L’ancien président de la Generalitat est réapparu dans la ville d’Alghero, à quelques kilomètres de Sassari, où il a été emprisonné pendant moins d’une journée, pour participer, comme prévu, à la fête folklorique catalane. Aplec International. Là, il s’entoure d’abord du président de la Sardaigne, Christian Solinas, et du maire d’Alghero, Mario a rencontré, et après le président du gouvernement catalan, Père Aragons, le vice-président Jordi Puigner -son homme de confiance dans l’exécutif régional actuel- et par d’autres dirigeants éminents du mouvement indépendantiste, comme le président du Parlement, Laura borr, ou l’ancien chef de l’ANC, Jordi Snchez, condamné dans le procès de 1-O. Ils ont tous accompagné Puigdemont et célébré ce qui, aux yeux du mouvement indépendantiste, est perçu comme un nouveau triomphe.

Une victoire intervenue après que la cour d’appel de Sassari, au moment de décider s’il fallait appliquer des mesures conservatoires, a libéré sans inculpation l’ancien chef de l’exécutif catalan après que sa défense eut profité d’une erreur de l’Avocat de l’État lorsqu’elle avait, en juillet, supposé que l’euro-ordre a été suspendu. Désormais, et grâce à ce détail, Puigdemont a une totale liberté de mouvement. Le 4 octobre, il doit comparaître devant le tribunal de Sassari, à cette occasion pour que le tribunal décide s’il y a lieu de procéder à sa livraison en Espagne.

La justice italienne a mis quelques heures pour prendre une décision que l’Espagne n’a pas prise depuis des années, a déclaré Puigdemont à propos d’un épisode, celui vécu ces derniers jours, qu’il valorise a renforcé sa thèse. « Notre position juridique a fait ses preuves », a-t-il célébré, sur les postulats espagnols, « contrairement à la démocratie européenne que nous voulons », et qui ont déjà été ratifiés par trois pays fondateurs de l’Union européenne (Belgique, Allemagne et, désormais, , Italie), comme le pense Jordi Puigner.

Cette crise affectera-t-elle la table de dialogue récemment entamée entre l’Etat et la Generalitat ? Le président Aragons a évité de répondre à cette question peu avant la conférence de presse de Puigdemont, bien qu’il ait souligné que « maintenant plus que jamais » est une raison pour exiger « l’amnistie et l’autodétermination ».

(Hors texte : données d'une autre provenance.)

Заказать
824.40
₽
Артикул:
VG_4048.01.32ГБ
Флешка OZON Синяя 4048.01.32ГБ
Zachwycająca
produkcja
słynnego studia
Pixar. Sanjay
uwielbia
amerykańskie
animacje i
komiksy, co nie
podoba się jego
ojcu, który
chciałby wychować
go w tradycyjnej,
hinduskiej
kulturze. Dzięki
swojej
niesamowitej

Cependant, Carles Puigdemont a profité de son intervention pour dénoncer qu' »il semble que le gouvernement ne veuille dialoguer qu’avec ceux qui lui apportent un soutien parlementaire », en rapport avec le besoin qu’a l’exécutif de la coalition vis-à-vis de l’ERC d’obtenir un soutien important au Congrès, comme, par exemple, l’approbation des budgets généraux de l’État.

La critique de Puigdemont n’est pas restée sur la table : « Une chose est le dialogue et une autre est la négociation », a-t-il déclaré. « Je vois du dialogue mais peu de négociation », a-t-il reproché, principalement parce qu’il y a une partie importante du mouvement indépendantiste qui n’a pas été « convoquée » à cette réunion.

L’ancien président en fuite a mis en garde sur la portée de cette table : « Vous ne pouvez pas négocier sans nous comme cela a été démontré ces dernières 24 heures ».

Puigdemont a terminé en soulignant que le problème de ces réunions vient de la délégation de l’Exécutif, et a accusé Pedro Sánchez de vivre dans un « anneau de lignes rouges » et de ne pas répondre aux véritables exigences du séparatisme.